Then he turned back to Eleanor and launched into a bluesy, toe-tapping riff.

Eleanor grinned, the curl of her lips taking years off her face.

She jumped into the rhythm with a strum of her guitar, their bodies moving in unison like they’d been doing it for years, not just a few weeks.

As though Leanne’s mother had never hidden her guitar in the closet at all.

“This has been the talk of every festival,” Joe shouted over the music, his voice electric with awe. “This song’s not even on a record yet!”

The crowd surged like a wave, their voices rising in harmony with the chorus. Strangers clung to one another, arms thrown around shoulders, hips swaying in soggy denim and dripping fringe. Everyone knew the lyrics already as if the song had been living in their bones long before they ever heard it.

Eleanor and Shep danced around each other onstage, trading verses like secrets, their guitars slung low and gleaming under the stage lights.

They leaned in close, eyes locked, strumming with a chemistry that didn’t need words.

Behind them, the drummer lost himself in a wild, ecstatic rhythm while the bassist plucked like he was conjuring thunder.

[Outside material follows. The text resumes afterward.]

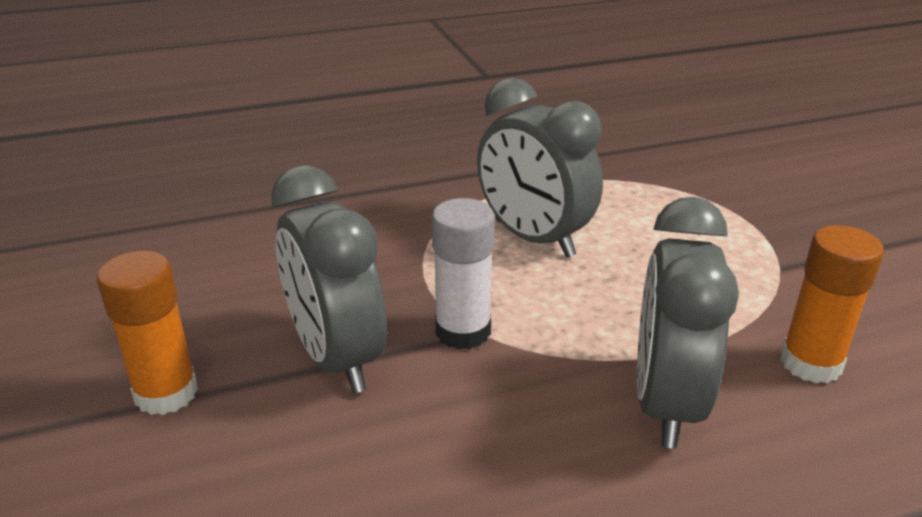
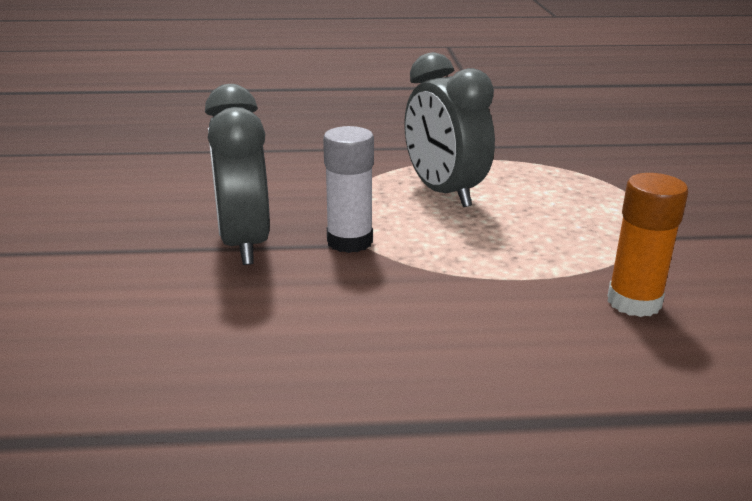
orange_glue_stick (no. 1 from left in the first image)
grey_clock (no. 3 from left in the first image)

The entire band was alive, each musician a wire in a single current.

Leanne stood frozen, rain cascading off her cheeks, unsure if the wetness on her face was from the storm or something breaking open inside her.

Because this wasn’t just music. It was destiny on display.

And boy, did it hurt.

Not because the music was loud. Not because Leanne didn’t understand the lyrics.

But because all of it combined was so right.

This stage, this storm, this strange winding road—Eleanor Bell had belonged here all along.

Someone had locked the door on her decades ago, only to open it now and watch her run headlong forward.

Leanne felt a quiet quake beneath her ribs. Her hand fluttered to her chest, trying to still a guilt that had just found its voice.

Was it me? she wondered. Was it Dad?

Had Eleanor traded a microphone for a mop? A tour bus for carpool? Had she hung up her guitar to play house because someone had told her that was what a good woman did?

Leanne blinked through the rain at her own daughter. Her brilliant, brave, curious daughter, who stood wide-eyed and openhearted, fully lit from within by joy.

And Leanne knew, right then, that she had to tell Nora.

Tell Nora never to shrink. Never to fold herself into someone else’s dream. Never to ignore the fire in her gut, no matter how loud the world got.

And maybe—just maybe—it wasn’t too late for Leanne to take her own advice.

Maybe there was still time.

Not to rewrite the past.

But to start living the future.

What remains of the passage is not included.